Task prompt:
Look through the records below for the line with "17: (385, 271)" and the line with "42: (387, 300)", then return those lines and all lines between, exactly.

Provided information:
########

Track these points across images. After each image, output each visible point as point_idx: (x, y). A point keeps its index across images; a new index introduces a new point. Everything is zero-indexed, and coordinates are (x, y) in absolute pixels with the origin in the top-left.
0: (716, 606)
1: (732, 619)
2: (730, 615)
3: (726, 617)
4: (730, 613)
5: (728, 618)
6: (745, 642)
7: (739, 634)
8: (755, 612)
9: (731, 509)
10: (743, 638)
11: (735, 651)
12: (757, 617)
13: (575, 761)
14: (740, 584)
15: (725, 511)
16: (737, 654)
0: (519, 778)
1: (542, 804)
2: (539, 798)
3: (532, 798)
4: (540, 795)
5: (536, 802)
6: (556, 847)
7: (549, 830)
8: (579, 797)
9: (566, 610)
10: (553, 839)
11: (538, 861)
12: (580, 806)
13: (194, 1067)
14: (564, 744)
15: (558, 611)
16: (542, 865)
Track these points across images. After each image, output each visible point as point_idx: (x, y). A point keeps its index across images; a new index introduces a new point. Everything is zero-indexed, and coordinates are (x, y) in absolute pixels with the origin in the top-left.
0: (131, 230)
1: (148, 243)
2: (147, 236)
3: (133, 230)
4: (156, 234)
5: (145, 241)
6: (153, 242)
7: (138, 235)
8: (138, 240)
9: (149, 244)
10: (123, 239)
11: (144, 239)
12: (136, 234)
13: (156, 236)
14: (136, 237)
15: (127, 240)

########

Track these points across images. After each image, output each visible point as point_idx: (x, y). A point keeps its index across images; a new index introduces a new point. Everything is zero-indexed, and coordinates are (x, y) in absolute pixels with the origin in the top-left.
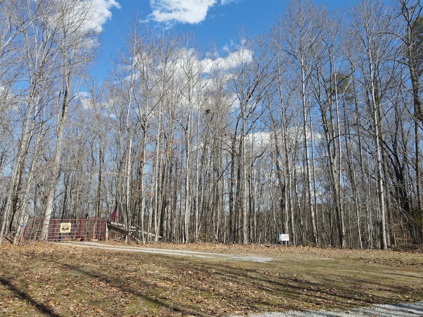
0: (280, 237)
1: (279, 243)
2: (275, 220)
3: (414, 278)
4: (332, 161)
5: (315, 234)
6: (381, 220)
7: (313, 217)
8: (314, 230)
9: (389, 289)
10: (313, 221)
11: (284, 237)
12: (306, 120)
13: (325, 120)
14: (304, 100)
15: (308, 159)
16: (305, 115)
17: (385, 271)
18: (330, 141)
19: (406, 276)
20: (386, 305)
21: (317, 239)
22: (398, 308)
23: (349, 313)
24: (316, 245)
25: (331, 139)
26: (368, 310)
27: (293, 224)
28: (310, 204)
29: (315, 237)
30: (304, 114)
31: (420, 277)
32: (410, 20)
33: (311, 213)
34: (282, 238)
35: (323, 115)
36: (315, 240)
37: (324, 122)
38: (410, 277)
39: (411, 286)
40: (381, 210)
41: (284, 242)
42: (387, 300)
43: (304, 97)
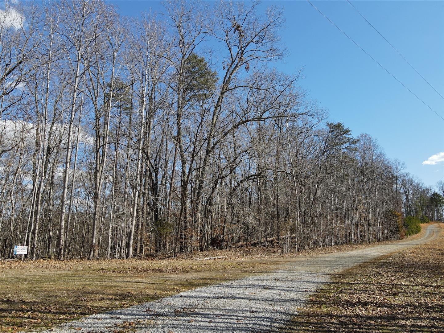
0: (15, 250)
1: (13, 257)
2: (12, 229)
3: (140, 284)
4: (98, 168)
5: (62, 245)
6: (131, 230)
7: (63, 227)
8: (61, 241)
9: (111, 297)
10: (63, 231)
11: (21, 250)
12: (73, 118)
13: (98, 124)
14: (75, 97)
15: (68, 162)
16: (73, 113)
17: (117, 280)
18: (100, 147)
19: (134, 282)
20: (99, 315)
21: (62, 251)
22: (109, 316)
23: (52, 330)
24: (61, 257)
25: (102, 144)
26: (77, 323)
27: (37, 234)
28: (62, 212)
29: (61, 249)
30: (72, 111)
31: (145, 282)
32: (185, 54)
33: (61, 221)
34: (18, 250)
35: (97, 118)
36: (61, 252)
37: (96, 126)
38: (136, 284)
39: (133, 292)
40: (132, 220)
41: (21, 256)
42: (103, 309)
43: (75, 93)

########

Exercise solution:
17: (385, 271)
18: (330, 141)
19: (406, 276)
20: (386, 305)
21: (317, 239)
22: (398, 308)
23: (349, 313)
24: (316, 245)
25: (331, 139)
26: (368, 310)
27: (293, 224)
28: (310, 204)
29: (315, 237)
30: (304, 114)
31: (420, 277)
32: (410, 20)
33: (311, 213)
34: (282, 238)
35: (323, 115)
36: (315, 240)
37: (324, 122)
38: (410, 277)
39: (411, 286)
40: (381, 210)
41: (284, 242)
42: (387, 300)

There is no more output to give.